Fall in Aids cases
24 August 2004, MADRID – The number of cases of Aids in Spain fell by more than 5 percent last year, according to figures released Tuesday.
24 August 2004
MADRID – The number of cases of Aids in Spain fell by more than 5 percent last year, according to figures released Tuesday.
The Health Ministry said there were 2,190 cases of Aids in 2003 – a decrease of 5.2 percent compared with the year before.
The number of women with Aids fell more sharply, by 9 percent, compared with men, whose numbers fell by 4.2 percent.
The figures were revealed in a report by the National Aids Plan, a body set up to stop the spread of new cases in Spain.

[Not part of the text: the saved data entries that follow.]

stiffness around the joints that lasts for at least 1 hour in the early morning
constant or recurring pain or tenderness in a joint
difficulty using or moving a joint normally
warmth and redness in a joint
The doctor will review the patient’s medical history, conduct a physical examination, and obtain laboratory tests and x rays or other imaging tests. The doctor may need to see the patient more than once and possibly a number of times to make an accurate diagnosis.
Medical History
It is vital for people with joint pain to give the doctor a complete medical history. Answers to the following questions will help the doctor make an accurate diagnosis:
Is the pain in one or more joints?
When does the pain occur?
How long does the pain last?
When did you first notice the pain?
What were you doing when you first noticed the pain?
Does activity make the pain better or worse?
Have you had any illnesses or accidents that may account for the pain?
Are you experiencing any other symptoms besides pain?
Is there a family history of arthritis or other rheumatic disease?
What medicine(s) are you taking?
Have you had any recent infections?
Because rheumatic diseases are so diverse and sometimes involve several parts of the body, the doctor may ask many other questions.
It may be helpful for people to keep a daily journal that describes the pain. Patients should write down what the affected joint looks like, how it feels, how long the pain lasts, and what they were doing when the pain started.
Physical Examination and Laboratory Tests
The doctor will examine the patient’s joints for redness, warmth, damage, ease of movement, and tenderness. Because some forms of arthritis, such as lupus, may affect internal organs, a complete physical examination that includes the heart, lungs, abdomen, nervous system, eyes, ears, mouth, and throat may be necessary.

The report said the reduction in cases, which started in 1996, showed a "tendency to stabilise".
Eighty percent of those diagnosed with Aids in 2003 were men.

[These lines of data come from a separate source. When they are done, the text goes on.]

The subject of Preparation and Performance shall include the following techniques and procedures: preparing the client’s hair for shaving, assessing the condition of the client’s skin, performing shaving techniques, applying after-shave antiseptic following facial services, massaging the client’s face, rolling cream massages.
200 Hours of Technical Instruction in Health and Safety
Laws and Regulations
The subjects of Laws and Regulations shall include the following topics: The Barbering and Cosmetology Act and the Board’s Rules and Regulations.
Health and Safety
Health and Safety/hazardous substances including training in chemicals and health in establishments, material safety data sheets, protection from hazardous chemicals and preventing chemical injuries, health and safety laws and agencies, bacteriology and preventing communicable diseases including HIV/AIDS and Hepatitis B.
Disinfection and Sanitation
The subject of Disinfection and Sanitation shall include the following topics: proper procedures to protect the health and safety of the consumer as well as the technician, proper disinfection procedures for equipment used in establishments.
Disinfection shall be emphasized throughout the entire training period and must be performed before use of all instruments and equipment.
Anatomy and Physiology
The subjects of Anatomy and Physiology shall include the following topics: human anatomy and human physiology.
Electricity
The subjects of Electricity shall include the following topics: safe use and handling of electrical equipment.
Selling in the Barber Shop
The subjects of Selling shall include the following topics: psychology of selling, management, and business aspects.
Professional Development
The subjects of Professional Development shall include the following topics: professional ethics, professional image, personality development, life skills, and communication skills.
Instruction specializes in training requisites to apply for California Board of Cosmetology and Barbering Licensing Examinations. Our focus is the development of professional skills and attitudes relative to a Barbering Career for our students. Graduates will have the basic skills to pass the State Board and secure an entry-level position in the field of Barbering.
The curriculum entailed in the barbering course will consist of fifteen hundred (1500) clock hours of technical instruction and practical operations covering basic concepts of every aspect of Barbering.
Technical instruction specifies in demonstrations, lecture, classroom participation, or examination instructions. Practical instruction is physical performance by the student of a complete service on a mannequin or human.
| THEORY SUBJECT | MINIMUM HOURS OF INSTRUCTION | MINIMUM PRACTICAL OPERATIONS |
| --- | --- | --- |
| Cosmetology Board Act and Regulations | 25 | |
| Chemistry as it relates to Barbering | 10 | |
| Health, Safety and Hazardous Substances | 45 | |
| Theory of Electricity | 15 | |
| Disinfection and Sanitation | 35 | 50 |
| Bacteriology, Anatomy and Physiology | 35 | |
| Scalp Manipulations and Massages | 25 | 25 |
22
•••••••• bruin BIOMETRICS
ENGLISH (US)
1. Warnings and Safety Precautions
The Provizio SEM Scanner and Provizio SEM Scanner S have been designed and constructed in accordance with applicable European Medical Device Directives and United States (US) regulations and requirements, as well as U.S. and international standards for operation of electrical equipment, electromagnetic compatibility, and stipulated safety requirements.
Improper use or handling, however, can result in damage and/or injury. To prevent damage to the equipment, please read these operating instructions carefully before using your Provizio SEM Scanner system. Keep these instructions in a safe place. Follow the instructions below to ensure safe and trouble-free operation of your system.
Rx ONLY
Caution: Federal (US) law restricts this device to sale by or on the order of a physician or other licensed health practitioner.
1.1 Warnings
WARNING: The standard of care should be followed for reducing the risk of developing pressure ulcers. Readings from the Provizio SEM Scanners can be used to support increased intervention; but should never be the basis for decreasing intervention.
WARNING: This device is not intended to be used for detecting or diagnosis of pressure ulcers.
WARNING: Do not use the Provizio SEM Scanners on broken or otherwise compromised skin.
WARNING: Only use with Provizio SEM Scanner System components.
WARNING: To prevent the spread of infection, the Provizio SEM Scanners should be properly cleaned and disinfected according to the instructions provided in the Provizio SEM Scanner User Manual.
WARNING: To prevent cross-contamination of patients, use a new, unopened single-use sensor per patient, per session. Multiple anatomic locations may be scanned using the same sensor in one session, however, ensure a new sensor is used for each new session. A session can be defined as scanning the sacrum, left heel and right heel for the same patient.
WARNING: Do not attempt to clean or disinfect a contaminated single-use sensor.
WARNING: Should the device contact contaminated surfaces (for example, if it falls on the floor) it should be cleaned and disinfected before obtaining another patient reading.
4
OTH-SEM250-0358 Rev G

The average age for someone to contract Aids rose to 40 – compared with 28 in 1985.
And the number of cases of children under 13 contracting Aids was minimal – 0.3 percent.

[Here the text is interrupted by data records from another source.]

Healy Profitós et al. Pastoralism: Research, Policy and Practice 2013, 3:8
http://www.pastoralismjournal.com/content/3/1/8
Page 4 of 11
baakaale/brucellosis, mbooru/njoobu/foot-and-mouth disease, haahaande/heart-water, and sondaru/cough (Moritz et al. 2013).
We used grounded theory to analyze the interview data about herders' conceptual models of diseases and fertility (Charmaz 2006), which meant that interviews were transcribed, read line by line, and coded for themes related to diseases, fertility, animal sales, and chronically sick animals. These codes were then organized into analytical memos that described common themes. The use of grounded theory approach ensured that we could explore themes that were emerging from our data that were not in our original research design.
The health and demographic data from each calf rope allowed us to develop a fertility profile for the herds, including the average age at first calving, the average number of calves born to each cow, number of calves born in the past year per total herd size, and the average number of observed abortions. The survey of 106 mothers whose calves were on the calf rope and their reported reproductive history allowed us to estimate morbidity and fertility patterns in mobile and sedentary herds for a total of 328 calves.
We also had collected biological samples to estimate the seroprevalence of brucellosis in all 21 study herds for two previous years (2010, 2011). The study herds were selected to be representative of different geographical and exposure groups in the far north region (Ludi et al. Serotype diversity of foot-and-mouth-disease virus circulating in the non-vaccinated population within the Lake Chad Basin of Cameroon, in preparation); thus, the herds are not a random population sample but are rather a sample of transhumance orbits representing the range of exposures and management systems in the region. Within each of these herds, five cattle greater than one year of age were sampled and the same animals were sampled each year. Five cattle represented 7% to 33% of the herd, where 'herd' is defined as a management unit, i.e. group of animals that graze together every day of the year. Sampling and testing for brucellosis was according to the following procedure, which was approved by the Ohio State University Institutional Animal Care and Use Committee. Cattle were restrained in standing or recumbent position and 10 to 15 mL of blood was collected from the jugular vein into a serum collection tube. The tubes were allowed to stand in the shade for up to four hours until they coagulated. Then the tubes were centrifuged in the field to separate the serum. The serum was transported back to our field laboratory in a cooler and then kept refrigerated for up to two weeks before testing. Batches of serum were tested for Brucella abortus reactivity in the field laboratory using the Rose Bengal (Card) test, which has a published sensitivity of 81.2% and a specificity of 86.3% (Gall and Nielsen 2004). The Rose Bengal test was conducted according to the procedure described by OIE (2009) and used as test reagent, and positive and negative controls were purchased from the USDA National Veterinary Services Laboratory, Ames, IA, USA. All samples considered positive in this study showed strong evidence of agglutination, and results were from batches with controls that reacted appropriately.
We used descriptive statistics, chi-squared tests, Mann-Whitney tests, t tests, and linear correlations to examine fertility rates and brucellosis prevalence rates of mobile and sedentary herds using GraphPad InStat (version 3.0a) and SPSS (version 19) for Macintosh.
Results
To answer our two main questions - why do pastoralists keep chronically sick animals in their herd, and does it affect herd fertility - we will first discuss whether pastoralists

The fall in Aids cases was put down to fewer drug users injecting and fewer mothers with Aids passing it on to their children.
More cases were being spread through sex – 43 percent last year.
But in almost half of all cases, HIV was contracted through drug use. Of these, 50 percent were men and 43 percent women.
The number of heterosexuals who caught HIV after having unprotected sex rose to 28 percent of the total number. Among this group, 50 percent were women, and 22 percent men.
Fifteen percent of sufferers caught the condition through gay sex.
Most alarmingly, in more than a third of all cases diagnosed last year (38 percent) the person did not know they had Aids until they started to become ill when drugs become useless to treat or prevent the condition.
The Ministry of Health said new treatments for Aids were more effective, allowing sufferers to live longer and to slow down the advance of the condition.
But a spokesman warned: "We should not drop our guard. Every year in Spain, there are between 2,000 and 4,000 new cases."
Health Minister Elena Salgado, said those who had practised 'unsafe sex' – without condoms – were putting themselves and others at risk.